Georgia court orders Saakashvili to repay USD 3.3m to state

TBILISI, September 29 – A court in Tbilisi has ruled that former Georgian president Mikheil Saakashvili and a former top security official must repay nearly 9 million lari (about USD 3.3 million) to the state budget over the alleged misuse of public funds.

The decision, issued by Judge Aleksandre Gzirishvili of Tbilisi City Court, sided with a lawsuit brought by Georgia’s Ministry of Finance. The ministry argued that the state was entitled to recover money it said had been misappropriated while Saakashvili was in office.

Saakashvili, who served as Georgia’s president from 2004 to 2013, was convicted in absentia in 2018 under articles of the criminal code covering embezzlement of large sums through abuse of official position. He received an eight-year prison sentence. His former head of the Special State Protection Service, Teimuraz Janashia, was fined 300,000 lari.

The new civil ruling orders both men to reimburse the budget in full for the contested 9 million lari.

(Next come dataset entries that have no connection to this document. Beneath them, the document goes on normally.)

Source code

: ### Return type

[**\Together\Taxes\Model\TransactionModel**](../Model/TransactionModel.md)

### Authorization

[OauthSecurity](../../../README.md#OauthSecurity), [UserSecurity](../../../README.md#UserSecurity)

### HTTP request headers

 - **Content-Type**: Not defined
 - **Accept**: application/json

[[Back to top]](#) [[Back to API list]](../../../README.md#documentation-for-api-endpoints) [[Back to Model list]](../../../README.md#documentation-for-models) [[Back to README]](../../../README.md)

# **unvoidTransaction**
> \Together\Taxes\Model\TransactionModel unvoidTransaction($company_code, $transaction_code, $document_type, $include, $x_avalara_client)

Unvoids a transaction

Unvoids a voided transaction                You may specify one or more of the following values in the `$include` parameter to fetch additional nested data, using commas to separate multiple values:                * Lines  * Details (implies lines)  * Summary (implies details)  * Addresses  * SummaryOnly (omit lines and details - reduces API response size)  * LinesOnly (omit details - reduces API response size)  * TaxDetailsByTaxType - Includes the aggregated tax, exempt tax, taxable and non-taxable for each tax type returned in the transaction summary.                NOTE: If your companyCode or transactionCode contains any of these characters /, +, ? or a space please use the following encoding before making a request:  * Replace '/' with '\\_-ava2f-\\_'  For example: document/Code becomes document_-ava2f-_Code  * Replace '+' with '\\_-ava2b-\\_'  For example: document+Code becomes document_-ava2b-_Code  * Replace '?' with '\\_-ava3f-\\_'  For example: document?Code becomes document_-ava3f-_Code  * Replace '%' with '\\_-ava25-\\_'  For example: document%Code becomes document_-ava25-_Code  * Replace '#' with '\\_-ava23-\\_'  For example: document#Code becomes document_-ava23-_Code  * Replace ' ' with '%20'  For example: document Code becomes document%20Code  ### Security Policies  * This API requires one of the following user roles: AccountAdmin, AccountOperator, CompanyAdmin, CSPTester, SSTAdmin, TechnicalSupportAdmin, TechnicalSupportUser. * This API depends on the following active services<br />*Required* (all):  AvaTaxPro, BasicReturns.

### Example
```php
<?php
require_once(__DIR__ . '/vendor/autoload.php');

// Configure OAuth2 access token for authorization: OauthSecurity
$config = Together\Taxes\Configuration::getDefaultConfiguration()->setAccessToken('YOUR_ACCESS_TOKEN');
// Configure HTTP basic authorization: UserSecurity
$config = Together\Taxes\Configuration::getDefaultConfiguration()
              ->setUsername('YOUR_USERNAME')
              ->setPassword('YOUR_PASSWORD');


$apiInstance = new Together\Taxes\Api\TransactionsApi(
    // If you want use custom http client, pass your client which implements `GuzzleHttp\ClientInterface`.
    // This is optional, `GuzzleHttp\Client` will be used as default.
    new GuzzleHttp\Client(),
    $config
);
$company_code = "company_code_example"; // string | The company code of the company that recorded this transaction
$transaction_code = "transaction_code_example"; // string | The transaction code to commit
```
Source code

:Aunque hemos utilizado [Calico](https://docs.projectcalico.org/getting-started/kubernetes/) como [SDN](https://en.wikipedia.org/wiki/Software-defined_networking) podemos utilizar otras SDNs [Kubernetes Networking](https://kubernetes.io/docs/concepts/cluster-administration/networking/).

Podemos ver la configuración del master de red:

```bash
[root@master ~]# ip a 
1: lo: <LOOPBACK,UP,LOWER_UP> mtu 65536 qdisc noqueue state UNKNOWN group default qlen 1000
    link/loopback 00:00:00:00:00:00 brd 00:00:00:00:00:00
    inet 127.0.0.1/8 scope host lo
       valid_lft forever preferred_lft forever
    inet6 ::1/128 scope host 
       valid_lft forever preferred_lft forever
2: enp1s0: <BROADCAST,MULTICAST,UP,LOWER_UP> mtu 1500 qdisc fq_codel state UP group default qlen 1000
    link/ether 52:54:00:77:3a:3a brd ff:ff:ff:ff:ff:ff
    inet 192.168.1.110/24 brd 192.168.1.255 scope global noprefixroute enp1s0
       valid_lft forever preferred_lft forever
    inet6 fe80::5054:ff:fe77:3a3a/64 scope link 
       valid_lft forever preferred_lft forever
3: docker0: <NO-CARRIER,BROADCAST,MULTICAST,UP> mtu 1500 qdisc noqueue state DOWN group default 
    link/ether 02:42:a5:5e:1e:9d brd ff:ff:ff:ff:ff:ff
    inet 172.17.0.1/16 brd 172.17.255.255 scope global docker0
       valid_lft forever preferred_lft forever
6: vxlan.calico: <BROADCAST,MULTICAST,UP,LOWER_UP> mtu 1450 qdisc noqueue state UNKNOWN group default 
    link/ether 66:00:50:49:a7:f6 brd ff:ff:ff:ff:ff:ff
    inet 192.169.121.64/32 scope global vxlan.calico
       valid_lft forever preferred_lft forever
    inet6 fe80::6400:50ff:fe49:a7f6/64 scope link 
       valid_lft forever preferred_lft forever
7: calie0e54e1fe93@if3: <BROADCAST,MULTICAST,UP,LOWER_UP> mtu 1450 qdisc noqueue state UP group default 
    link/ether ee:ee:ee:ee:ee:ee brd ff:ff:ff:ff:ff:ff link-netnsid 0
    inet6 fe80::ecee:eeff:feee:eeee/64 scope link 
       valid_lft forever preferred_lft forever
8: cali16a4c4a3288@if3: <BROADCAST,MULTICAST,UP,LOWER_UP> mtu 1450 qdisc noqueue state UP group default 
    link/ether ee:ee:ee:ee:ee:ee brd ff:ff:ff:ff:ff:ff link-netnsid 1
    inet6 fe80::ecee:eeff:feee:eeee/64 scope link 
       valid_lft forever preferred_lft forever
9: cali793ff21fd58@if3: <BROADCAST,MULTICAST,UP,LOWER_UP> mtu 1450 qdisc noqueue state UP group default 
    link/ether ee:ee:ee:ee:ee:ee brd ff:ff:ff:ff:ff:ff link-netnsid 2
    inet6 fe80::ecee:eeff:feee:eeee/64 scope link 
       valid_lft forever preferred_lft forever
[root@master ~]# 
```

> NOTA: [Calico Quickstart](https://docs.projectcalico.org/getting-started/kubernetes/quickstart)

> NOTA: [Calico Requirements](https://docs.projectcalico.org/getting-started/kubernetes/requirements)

Saakashvili was elected president after co-leading the 2003 Rose Revolution and served until 2013. His UNM party lost power the year before on a wave of popular discontent against his regime, due to authoritarianism, top-level corruption, prison torture and effectively one-party rule. After returning from exile in 2021, he was swiftly imprisoned and began serving his sentences in absentia, and is currently incarcerated at a private clinic in the north of the capital. Saakshvili himself, and his supporters, have consistently argued that the cases against him are politically motivated.